Dari kejauhan desa Cibeo sudah mulai terlihat. Sebuah jembatan bambu berdiri diatas sebuah sungai yang merintangi jalan menuju desa.
Waktu belum lagi sore saat kami tiba di Cibeo. Perjalanan yang kami mulai selepas makan siang di desa Cijahe berjalan lancar dan mengasyikkan. Rekan saya, Yoyok membawa seekor anak kucing yang dia gendong di tas ranselnya.
Anak kucing yang lucu itu dia bawa dari sebuah tempat makan di pinggir jalan. Sendirian tanpa ada saudara dan induknya membuat Yoyok iba dan memutuskan untuk membawanya pulang.
Khawatir si anabul tidak terjamin makan minumnya, Yoyok memutuskan untuk membawanya ke Baduy. Si Oyen, begitu Yoyok menamainya karena bulunya berwarna orange, begitu lucu dan menggemaskan. Selama perjalanan baik di mobil atau selama berjalan kaki dia begitu tenang tidak merepotkan.
Kali ini perjalanan saya ke Baduy Dalam untuk mengantar seorang teman yang berprofesi sebagai dokter umum.
Beberapa waktu sebelumnya sang dokter menyampaikan keinginannya pada saya untuk menyambangi Baduy Dalam. Dengan senang hati saya menyanggupi dengan syarat beliau mau mengobati salah satu warga desa Cibeo yang sakit.
Sebelumnya saya mendapat kabar seorang kenalan saya di Cibeo sakit. Sebuah kesempatan emas bila ada dokter yang berkunjung bisa sekalian mengobati kenalan saya itu.

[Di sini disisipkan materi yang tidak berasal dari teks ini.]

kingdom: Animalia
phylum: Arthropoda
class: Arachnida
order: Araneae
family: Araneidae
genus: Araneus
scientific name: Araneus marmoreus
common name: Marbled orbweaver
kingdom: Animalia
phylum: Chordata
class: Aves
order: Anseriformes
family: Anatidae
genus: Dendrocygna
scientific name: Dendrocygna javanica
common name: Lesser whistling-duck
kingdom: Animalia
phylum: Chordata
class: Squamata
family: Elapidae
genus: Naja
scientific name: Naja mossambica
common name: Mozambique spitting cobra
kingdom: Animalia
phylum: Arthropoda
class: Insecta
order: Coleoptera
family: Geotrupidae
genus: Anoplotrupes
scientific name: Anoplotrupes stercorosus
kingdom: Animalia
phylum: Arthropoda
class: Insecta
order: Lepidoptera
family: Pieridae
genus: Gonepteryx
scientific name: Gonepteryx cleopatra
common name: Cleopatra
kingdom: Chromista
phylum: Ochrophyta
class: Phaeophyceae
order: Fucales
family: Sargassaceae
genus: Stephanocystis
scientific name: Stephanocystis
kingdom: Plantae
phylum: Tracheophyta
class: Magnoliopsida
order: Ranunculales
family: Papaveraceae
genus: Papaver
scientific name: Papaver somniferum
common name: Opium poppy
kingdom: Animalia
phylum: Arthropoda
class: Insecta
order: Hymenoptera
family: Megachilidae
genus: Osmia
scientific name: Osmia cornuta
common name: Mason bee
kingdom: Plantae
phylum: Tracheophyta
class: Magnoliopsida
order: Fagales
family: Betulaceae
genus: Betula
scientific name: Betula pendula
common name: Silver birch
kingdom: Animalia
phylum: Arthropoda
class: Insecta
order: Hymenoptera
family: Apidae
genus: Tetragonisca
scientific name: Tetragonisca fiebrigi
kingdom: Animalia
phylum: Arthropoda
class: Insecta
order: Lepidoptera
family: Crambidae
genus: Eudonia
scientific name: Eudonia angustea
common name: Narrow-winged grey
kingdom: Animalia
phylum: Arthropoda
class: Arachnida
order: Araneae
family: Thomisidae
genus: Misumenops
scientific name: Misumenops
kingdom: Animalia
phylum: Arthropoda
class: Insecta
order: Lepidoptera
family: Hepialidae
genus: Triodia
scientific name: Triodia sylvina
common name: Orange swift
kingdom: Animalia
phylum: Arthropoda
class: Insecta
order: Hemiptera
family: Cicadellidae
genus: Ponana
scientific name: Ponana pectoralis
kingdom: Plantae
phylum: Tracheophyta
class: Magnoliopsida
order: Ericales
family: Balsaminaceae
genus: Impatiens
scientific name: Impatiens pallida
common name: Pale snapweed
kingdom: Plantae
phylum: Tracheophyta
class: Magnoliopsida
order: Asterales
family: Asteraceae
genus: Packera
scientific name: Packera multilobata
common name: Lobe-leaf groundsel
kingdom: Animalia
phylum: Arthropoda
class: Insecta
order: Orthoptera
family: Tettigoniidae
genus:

Gayung bersambut, dr Riza tidak keberatan, maka berangkatlah kami.
Kami masuk lewat jalur Cijahe karena jarak dan waktu tempuhnya lebih bersahabat dibanding jalur Ciboleger. Bila lewat jalur Ciboleger memakan waktu 3-4 jam berjalan kaki, maka lewat jalur Cijahe hanya 1-1,5 jam saja.
Di Cibeo kami menginap di rumah Kang Jakri. Setelah sebelumnya kami mendapat tawaran menginap di rumah teman-teman saya yang lain. Namun saya memutuskan untuk menginap di rumah Kang Jakri karena posisi rumahnya yang paling dekat dengan sungai.
Sungai bisa kita anggap sebagai kamar mandi atau toilet. Agar tidak merepotkan dalam urusan buang air kecil dan urusan lainnya maka jarak ke sungai jangan terlalu jauh.